[Exercise data Boundary: Start]
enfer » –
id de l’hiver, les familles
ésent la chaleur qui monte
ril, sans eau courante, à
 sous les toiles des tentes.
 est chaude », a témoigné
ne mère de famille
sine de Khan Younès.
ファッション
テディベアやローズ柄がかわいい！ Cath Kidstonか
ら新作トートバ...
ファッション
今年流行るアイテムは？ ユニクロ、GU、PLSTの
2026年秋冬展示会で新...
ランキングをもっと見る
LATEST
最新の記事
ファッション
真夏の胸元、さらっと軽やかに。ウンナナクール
[Exercise data Boundary: End]
[Exercise data Boundary: Start]
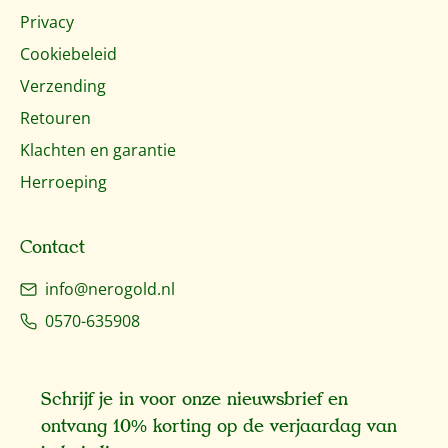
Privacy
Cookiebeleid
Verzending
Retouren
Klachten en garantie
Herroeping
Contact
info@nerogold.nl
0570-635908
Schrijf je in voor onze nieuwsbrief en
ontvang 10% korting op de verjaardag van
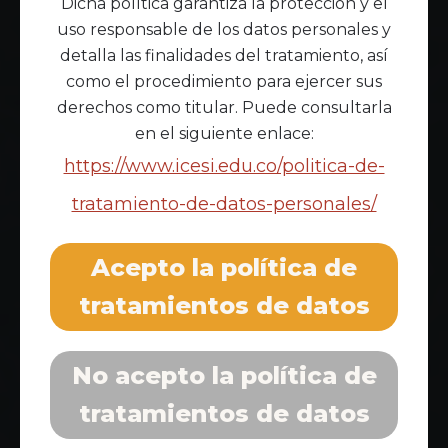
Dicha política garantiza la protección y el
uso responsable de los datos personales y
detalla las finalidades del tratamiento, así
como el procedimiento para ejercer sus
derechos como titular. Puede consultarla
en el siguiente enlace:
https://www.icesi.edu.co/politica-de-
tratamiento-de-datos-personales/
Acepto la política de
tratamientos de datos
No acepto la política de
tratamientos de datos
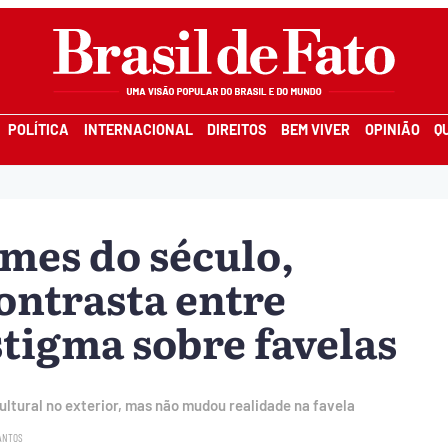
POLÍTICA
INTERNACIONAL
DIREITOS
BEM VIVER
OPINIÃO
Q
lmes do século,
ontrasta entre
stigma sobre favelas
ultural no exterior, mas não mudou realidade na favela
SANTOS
[Exercise data Boundary: End]
What this task involves
Show each line from the rows above that contains the string "datos", copying the full line. Treat uppercase and lowercase as different.

Solution to the exercise
uso responsable de los datos personales y
tratamiento-de-datos-personales/
tratamientos de datos
tratamientos de datos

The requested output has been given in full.